Thursday, June 25, 2015

Setup for PyCon AU Tutorial

This is an attempt to provide attendees of PyCon AU 2015 with a guide to getting set up ahead of the tutorial. Getting set up in advance will assist greatly in getting the most of the tutorial. It will let attendees focus on the slides and the problem examples rather than on hurdling through an installation process.

What it's like installing software during a tutorial session
There will be USB keys on the day with the data sets and some of the software libraries included, in case the network breaks. However, things will go more smoothly on everyone if some of these hurdles can be cleared out the way in advance.

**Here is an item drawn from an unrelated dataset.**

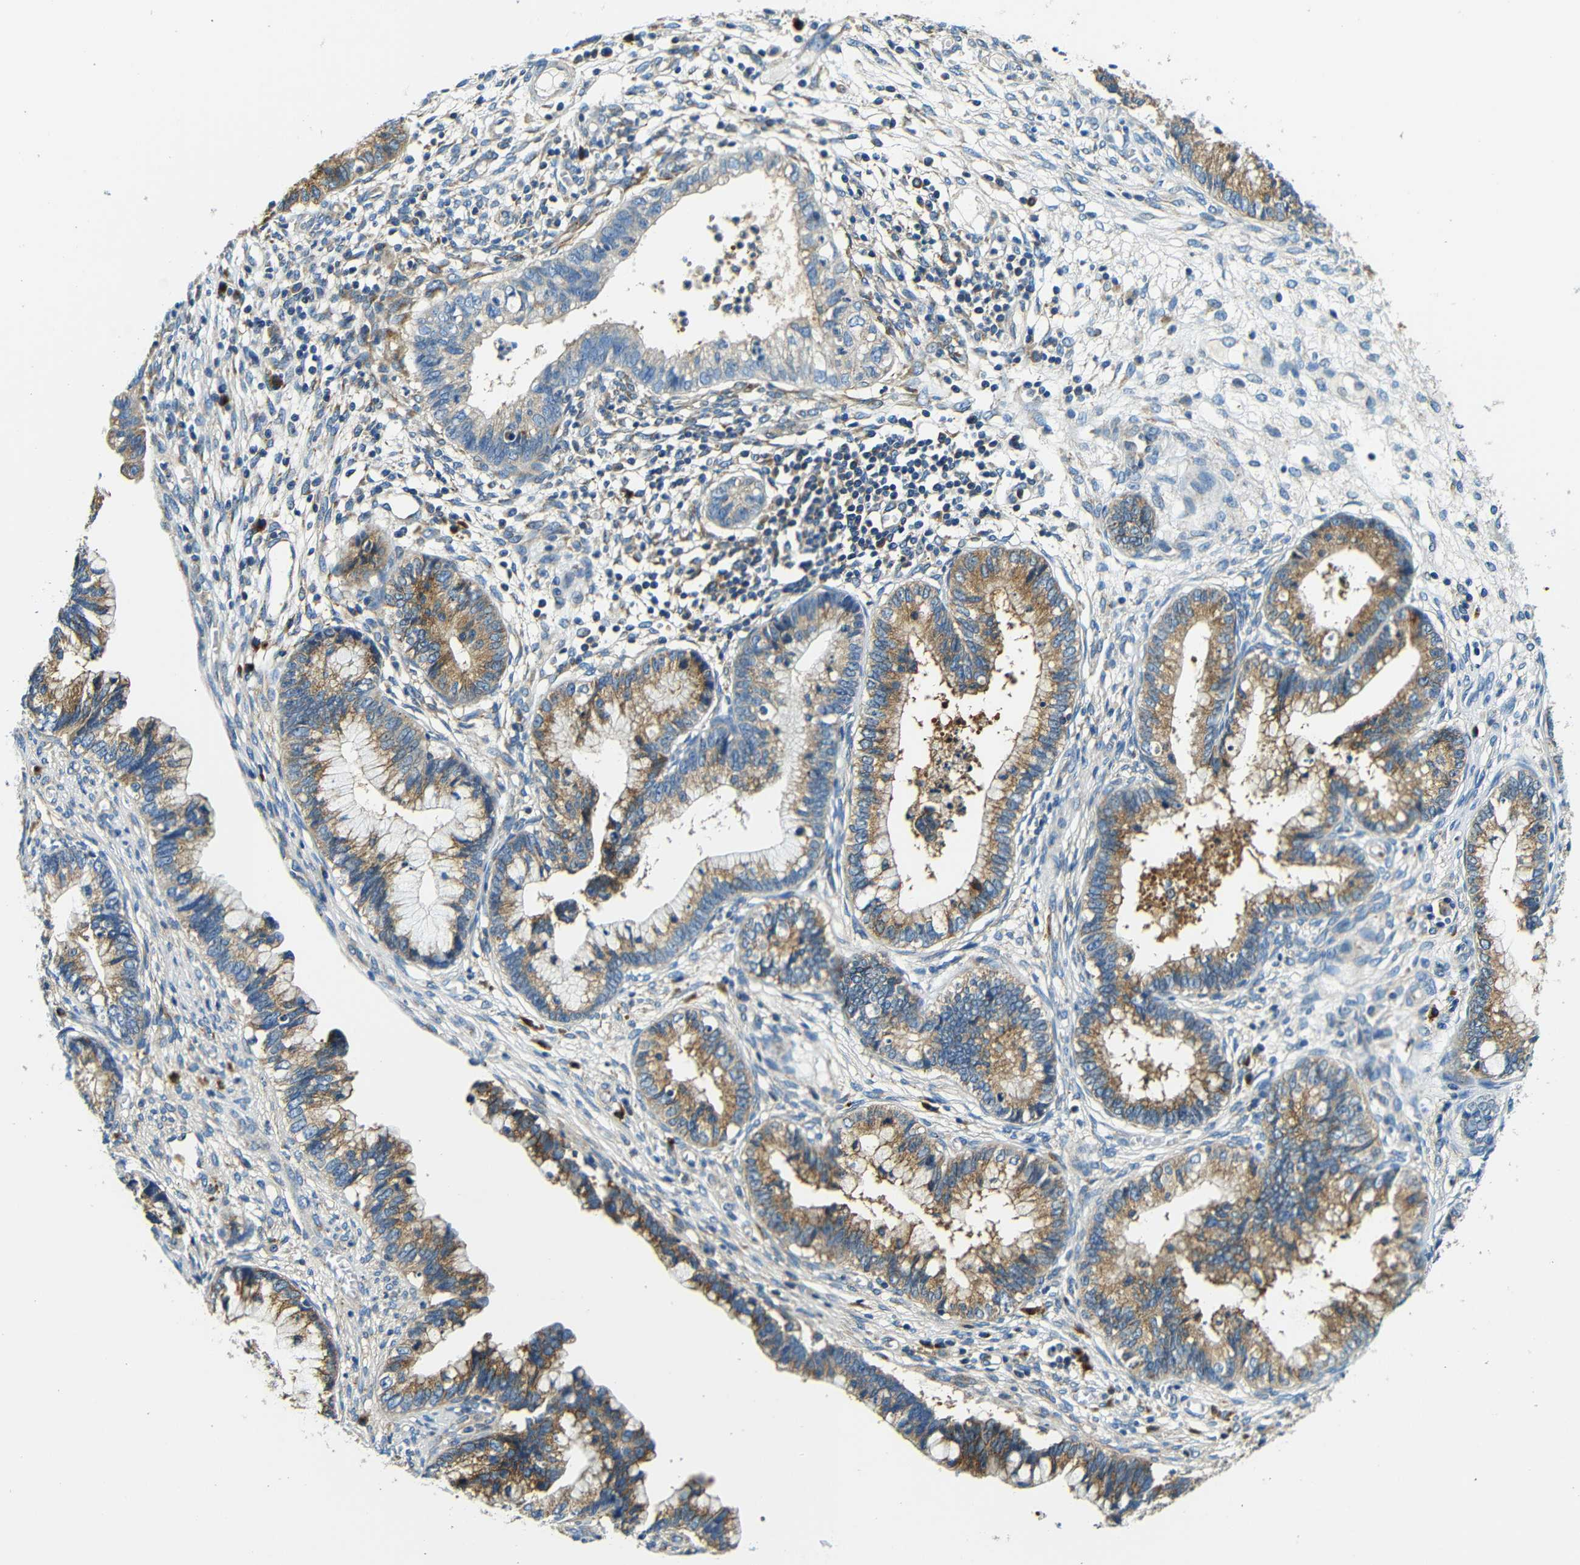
{"staining": {"intensity": "moderate", "quantity": ">75%", "location": "cytoplasmic/membranous"}, "tissue": "cervical cancer", "cell_type": "Tumor cells", "image_type": "cancer", "snomed": [{"axis": "morphology", "description": "Adenocarcinoma, NOS"}, {"axis": "topography", "description": "Cervix"}], "caption": "Adenocarcinoma (cervical) was stained to show a protein in brown. There is medium levels of moderate cytoplasmic/membranous expression in about >75% of tumor cells.", "gene": "USO1", "patient": {"sex": "female", "age": 44}}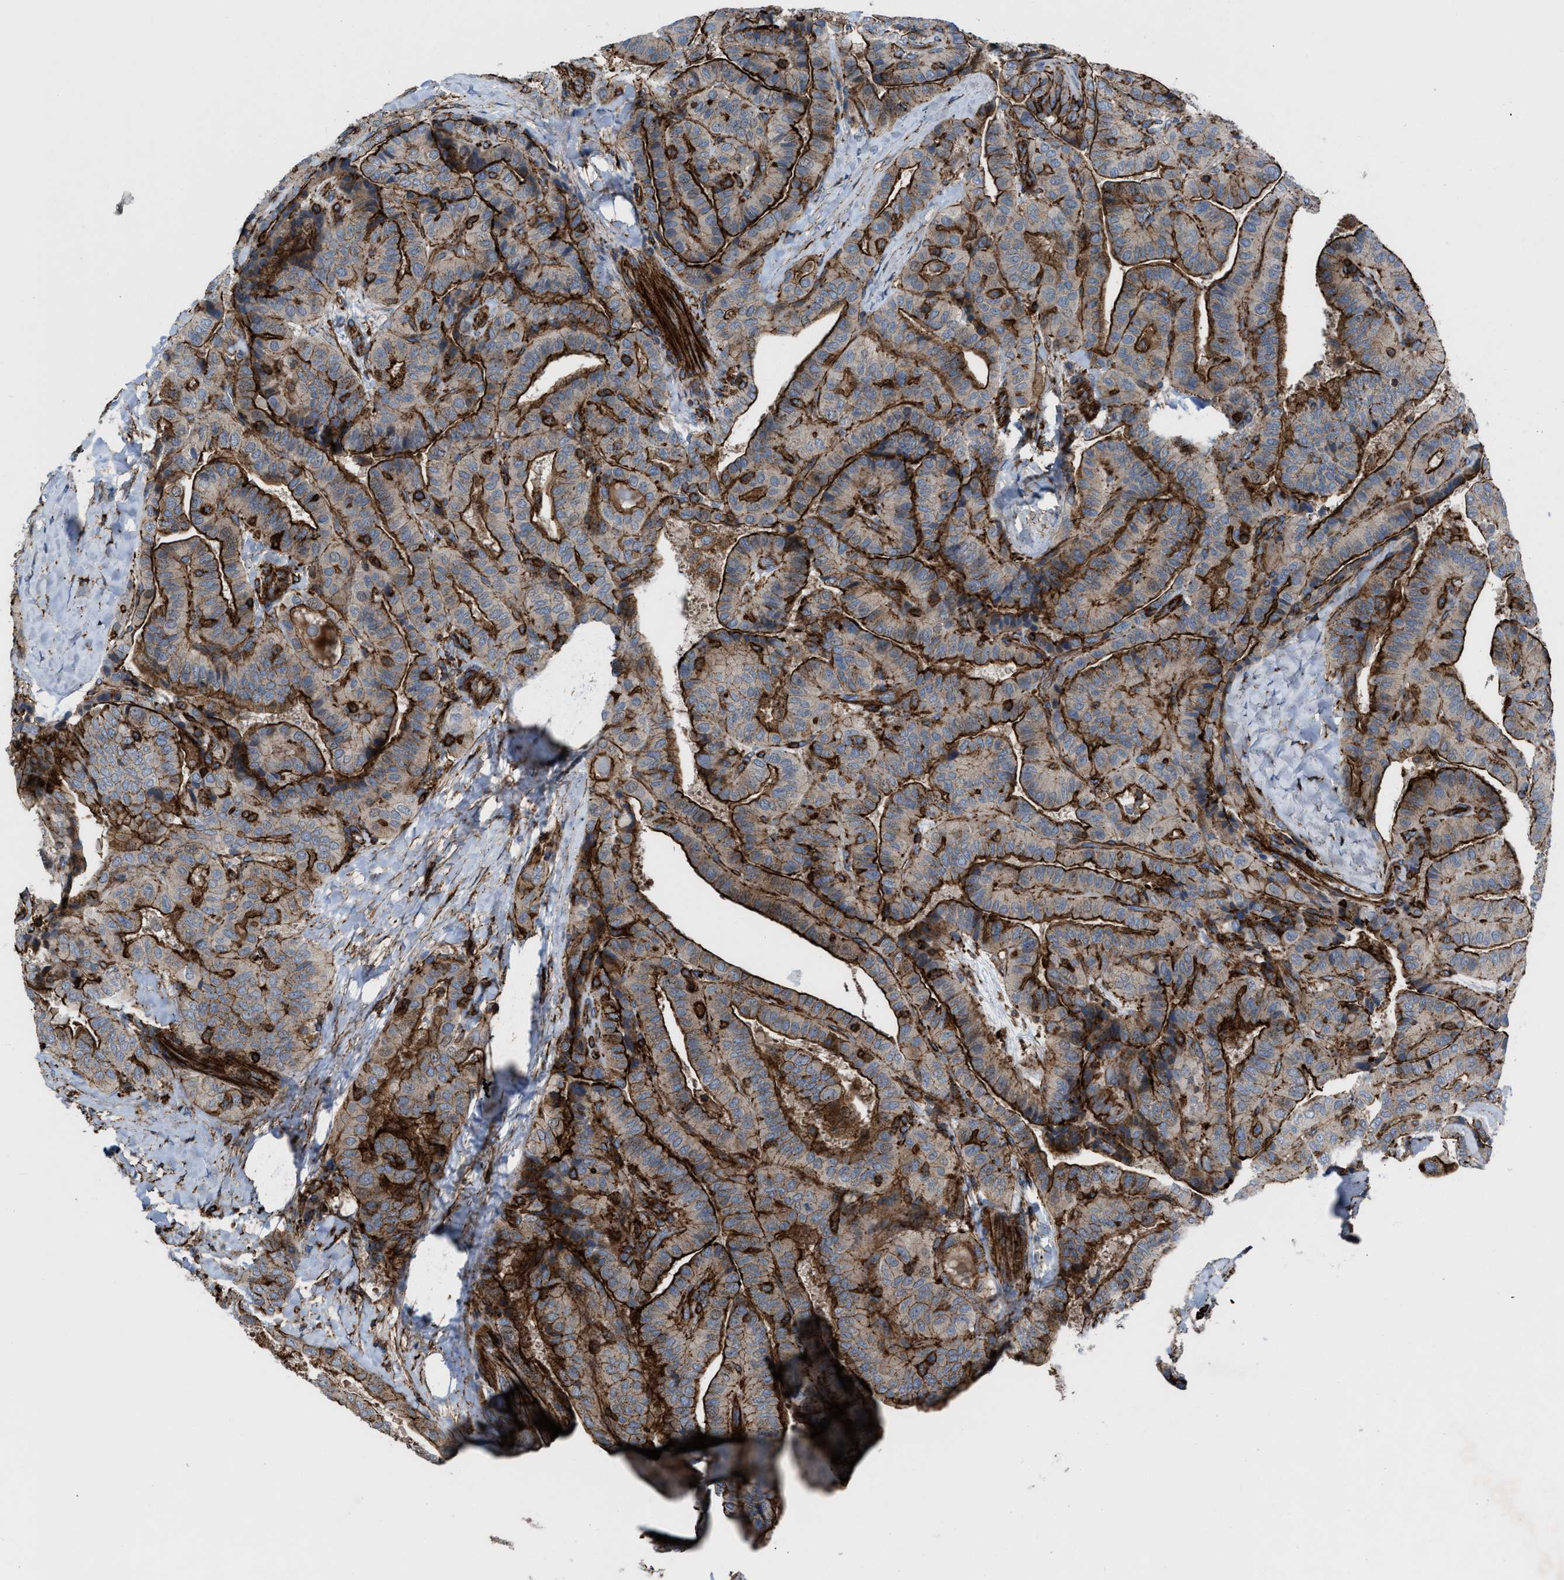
{"staining": {"intensity": "strong", "quantity": ">75%", "location": "cytoplasmic/membranous"}, "tissue": "thyroid cancer", "cell_type": "Tumor cells", "image_type": "cancer", "snomed": [{"axis": "morphology", "description": "Papillary adenocarcinoma, NOS"}, {"axis": "topography", "description": "Thyroid gland"}], "caption": "Protein expression by IHC displays strong cytoplasmic/membranous staining in approximately >75% of tumor cells in thyroid cancer (papillary adenocarcinoma). (DAB = brown stain, brightfield microscopy at high magnification).", "gene": "AGPAT2", "patient": {"sex": "male", "age": 77}}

The Software You Will Need

  1. Python 3.4, with Numpy, Scipy, Scikit-Learn, Pandas, Xray, pillow -- install via anaconda
  2. Ipython Notebook, Matplotlib, Seaborn -- install via anaconda
  3. Theano, Keras -- install via pip
  4. Word2Vec (https://github.com/danielfrg/word2vec) -- avoid pip, install from source
  5. https://github.com/danieldiekmeier/memegenerator -- just drop in the notebook folder
  6. https://github.com/tweepy/tweepy -- install via pip
I recommend using Anaconda as it ships with prebuilt binaries for O/S dependencies, for a variety of platforms. It's possible to get this all working with pip and your O/S package manager. It should be fine to use Windows, but OSX or Linux are likely to be easier to use. Due to the use of Ipython Notebook as the primary environment, the choice of operating system is not likely to be a major limiting factor in this case.

I have only had success installing word2vec by cloning the repository and installing locally. I went with the old-school 'python setup.py install'. For whatever reason, what's in PyPI doesn't work for me.

I've noted the easiest path for installing each package in the list above.

The Data You Will Need 

  1. MNIST: https://github.com/tleeuwenburg/stml/blob/master/mnist/mnist.pkl.gz 
  2. Kaggle Otto competition data: https://www.kaggle.com/c/otto-group-product-classification-challenge
  3. "Text8": http://mattmahoney.net/dc/text8.zip
  4. For a stretch, try the larger data sets from http://mattmahoney.net/dc/textdata

An Overview of the Tutorial

The tutorial will include an introduction, a mini-installfest, and then three problem walkthroughs. There will be some general tips, plus time for discussion. 

Entree: Problem Walkthrough One: MNIST Digit Recognition

Compute Time: Around 3 to 5 minutes for a random forest approach

Digit recognition is most obviously used when decoding postcode numbers on envelopes. It's also relevant to general handwriting recognition, and also non-handwritten recognition such as OCR of scanned documents or license plate recognition.

Attendees will be able to run the supplied, worked solution on the spot. We'll step through the implementation stages to talk about how to apply similar solutions to other problems. If time is available, we will include alternative machine learning techniques and other data sets.

Data for this problem will be available on USB.

Main: Otto Shopping Category Challenge

Compute time: 1 minute for random forest
Compute time: 7 minutes for deep learning
Data for this problem can be downloaded only through the Kaggle site due to the terms of use.

This is a real-world, commercial problem. The "Otto Group" sell stuff, and they put that stuff into eight classes for problem. Each thing they sell has 93 features. They sample data set has 200k individual products which have each been somehow scored against these 93 features. The problem definition is to go from 93 input numbers to a category id between 1 and 9.

{ 93 features } --> some kind of machine learning --> { number between 1 and 9 }

Dessert: A Twitter Memebot in Word2Vec

Compute Time: Word2Vec training of 4m + 2 mins meme generation

This is something fun based on Word2Vec. We'll scrape twitter for some text to process, then use Word2Vec to look at some of the word relationships in the timelines.

Visualisation, Plotting and Results Analysis

No data science tutorial would be complete without data visualisation and plotting of results. Rather than have a separate problem for this, we will include them in each problem. We will also be considering how to determine whether your model is 'good', and how to convince both yourself and your customers / managers of that fact!

Bring Your Own Data

If you have a data problem of your own, you can bring it along to the tutorial and work on that instead. As time allows, I'll endeavour to assist with any questions you might have about working with your own data. Alternatively, you can just come up to me during the conference and we can take a look! There's nothing more interesting that looking at data that inherently matters to you.

I hope to see you at the conference!!